In the morning we headed north in search of more snorkeling grounds. By mid-afternoon we were off Laughing Bird Cay, noted for excellent snorkling and diving, but the wind was too high and the seas too rough, so we carried on. Again weaving through the coral heads with one emergency u-turn with the depth sounder screaming, we picked up a mooring off Whippari Cay. We again hoped to go ashore for dinner, but were disappointed to learn that the resort was closed for work on a new dock. But we were welcome to go ashore to walk. But by now it was time for dinner. And we prepared a pesto/cream chicken with penne pasta. It was a big celebration, Bruce's 60th birthday, so we had a chocolate bar for dessert.
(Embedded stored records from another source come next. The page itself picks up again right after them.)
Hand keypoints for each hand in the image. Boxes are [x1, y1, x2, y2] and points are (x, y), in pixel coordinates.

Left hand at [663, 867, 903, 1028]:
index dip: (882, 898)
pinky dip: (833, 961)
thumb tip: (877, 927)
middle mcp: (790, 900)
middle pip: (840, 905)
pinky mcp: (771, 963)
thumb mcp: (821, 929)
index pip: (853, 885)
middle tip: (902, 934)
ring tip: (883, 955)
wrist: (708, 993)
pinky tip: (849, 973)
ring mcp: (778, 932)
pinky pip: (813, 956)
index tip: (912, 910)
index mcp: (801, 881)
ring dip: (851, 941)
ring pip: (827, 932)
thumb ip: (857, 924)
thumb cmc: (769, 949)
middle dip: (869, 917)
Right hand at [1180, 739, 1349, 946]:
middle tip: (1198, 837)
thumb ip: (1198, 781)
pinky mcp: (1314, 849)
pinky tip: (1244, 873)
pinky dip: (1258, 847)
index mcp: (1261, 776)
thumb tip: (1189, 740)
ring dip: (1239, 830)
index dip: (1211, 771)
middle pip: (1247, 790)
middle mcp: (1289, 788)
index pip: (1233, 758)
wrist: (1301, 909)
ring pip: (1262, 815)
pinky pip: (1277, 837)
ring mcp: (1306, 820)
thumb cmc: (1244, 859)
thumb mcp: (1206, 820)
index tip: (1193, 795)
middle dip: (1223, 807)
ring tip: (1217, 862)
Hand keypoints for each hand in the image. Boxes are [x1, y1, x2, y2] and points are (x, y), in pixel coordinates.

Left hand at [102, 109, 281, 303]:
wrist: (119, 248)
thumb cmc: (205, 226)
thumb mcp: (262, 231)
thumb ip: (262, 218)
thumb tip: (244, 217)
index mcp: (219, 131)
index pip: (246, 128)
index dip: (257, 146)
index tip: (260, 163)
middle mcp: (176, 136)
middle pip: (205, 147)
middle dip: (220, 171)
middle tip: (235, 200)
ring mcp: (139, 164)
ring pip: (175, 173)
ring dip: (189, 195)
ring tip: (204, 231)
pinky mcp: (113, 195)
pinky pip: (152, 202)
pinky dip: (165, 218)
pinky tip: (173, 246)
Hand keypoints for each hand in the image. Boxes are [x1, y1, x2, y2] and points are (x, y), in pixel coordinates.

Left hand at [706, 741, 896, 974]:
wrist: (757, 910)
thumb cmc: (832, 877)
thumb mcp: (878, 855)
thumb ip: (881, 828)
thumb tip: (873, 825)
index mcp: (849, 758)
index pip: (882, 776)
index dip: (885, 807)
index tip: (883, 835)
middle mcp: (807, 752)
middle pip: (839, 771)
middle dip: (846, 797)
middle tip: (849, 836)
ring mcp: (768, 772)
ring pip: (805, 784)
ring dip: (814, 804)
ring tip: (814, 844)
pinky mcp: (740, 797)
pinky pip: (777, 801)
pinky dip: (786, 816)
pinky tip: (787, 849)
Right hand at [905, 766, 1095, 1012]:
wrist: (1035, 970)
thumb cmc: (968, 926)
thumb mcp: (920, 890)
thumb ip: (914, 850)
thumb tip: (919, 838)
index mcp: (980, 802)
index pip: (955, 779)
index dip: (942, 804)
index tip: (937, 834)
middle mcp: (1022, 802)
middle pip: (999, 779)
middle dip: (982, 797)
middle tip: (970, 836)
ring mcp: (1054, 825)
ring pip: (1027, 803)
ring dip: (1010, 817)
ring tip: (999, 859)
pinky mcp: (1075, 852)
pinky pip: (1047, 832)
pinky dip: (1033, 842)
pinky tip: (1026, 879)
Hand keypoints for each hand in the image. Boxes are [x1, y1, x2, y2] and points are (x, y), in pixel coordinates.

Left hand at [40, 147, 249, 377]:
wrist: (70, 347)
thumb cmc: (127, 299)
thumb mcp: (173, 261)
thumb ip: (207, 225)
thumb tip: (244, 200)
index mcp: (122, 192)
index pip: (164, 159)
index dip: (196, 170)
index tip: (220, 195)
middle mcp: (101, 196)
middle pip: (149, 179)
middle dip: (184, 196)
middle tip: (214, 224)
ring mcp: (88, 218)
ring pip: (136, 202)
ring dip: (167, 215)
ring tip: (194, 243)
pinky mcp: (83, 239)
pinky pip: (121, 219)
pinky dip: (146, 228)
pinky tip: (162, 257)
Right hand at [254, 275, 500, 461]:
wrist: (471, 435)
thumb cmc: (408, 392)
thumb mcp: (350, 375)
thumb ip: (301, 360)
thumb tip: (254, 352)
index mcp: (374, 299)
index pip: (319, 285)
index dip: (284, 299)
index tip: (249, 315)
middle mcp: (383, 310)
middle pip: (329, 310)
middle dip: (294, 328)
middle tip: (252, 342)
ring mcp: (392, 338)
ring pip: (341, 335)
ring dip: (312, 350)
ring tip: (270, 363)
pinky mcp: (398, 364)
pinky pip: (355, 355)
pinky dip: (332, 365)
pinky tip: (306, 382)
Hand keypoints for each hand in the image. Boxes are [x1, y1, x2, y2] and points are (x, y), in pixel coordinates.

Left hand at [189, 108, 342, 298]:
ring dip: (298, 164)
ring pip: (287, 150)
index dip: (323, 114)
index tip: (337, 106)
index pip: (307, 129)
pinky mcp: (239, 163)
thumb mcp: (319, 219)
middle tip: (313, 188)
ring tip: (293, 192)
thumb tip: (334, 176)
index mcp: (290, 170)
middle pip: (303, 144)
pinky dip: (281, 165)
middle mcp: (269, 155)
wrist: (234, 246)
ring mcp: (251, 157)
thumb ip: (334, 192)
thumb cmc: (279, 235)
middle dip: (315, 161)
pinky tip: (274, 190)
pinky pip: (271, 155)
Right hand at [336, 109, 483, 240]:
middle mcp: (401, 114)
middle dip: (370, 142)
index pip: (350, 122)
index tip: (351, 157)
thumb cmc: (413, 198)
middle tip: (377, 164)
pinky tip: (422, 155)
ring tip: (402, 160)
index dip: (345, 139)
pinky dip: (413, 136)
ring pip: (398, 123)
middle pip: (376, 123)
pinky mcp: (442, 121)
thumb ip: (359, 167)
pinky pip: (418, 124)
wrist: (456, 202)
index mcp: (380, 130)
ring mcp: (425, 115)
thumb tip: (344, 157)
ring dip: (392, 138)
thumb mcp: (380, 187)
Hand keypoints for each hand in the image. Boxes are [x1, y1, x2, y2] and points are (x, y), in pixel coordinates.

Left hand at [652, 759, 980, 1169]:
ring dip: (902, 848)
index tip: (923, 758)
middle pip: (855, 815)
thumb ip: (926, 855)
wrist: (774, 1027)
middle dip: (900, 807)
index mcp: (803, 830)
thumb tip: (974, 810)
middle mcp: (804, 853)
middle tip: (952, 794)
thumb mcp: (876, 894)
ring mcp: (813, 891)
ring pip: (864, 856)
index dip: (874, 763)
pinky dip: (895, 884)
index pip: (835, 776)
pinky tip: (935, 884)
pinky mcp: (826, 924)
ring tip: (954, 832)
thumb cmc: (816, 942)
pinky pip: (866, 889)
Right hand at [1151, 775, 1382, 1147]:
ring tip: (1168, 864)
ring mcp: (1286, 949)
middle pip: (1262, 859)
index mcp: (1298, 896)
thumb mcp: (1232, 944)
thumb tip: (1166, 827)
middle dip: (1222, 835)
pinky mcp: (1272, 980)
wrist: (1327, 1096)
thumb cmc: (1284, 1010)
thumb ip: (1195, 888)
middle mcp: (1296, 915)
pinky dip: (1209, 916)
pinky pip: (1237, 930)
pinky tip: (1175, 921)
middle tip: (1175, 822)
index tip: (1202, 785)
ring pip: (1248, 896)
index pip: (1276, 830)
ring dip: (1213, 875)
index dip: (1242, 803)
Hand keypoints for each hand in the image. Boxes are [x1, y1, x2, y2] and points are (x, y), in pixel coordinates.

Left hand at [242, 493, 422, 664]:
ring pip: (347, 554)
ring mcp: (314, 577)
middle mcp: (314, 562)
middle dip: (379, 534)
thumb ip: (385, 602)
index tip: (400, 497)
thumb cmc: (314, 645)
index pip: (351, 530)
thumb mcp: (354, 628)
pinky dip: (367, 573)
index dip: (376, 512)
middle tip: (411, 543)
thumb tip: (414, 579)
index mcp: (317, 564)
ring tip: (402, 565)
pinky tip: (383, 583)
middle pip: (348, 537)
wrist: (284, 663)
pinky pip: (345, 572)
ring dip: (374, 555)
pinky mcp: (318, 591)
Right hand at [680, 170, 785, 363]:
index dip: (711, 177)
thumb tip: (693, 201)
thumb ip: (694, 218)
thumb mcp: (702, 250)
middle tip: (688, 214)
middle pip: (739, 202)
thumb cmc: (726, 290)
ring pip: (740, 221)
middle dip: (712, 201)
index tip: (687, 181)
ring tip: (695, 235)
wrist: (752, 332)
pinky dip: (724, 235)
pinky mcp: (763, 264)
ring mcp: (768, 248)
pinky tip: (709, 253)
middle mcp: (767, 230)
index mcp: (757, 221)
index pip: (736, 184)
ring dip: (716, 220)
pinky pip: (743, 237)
On Saturday morning we again went snorkeling and I finally got my underwater camera out. Although the water was cloudy, I shot to my hearts content and was surprised at how well some came out. On the way back to the dinghy I spotted a large conch, so after some very messy cleaning we had a late lunch of conch ceviche... excellent! We had planned to head back to Placencia so that Bruce and I could go diving on Sunday, but the exercise, heat and large lunch had their effect so that by mid-afternoon, all that could be heard on the boat was some gentle snoring.
Awake in time for sundowners, we watched yet another beautiful sunset and cleaned out the refrigerator with a shrimp pasta. And dessert was similar to previous evenings, fresh local fruit! Then this morning we reluctantly dropped the mooring and sailed back to Placencia, arriving in early afternoon.
Tonight will be dinner at deTatch, our favorite restaurant in Placencia. Tomorrow MacDonalds leave and we will have to decide our next plans. It looks like either Guatemala's Rio Dulce or Nicaragua's Bay Islands of Roatan, Guanaja and Utilla. As usual, weather will dictate which.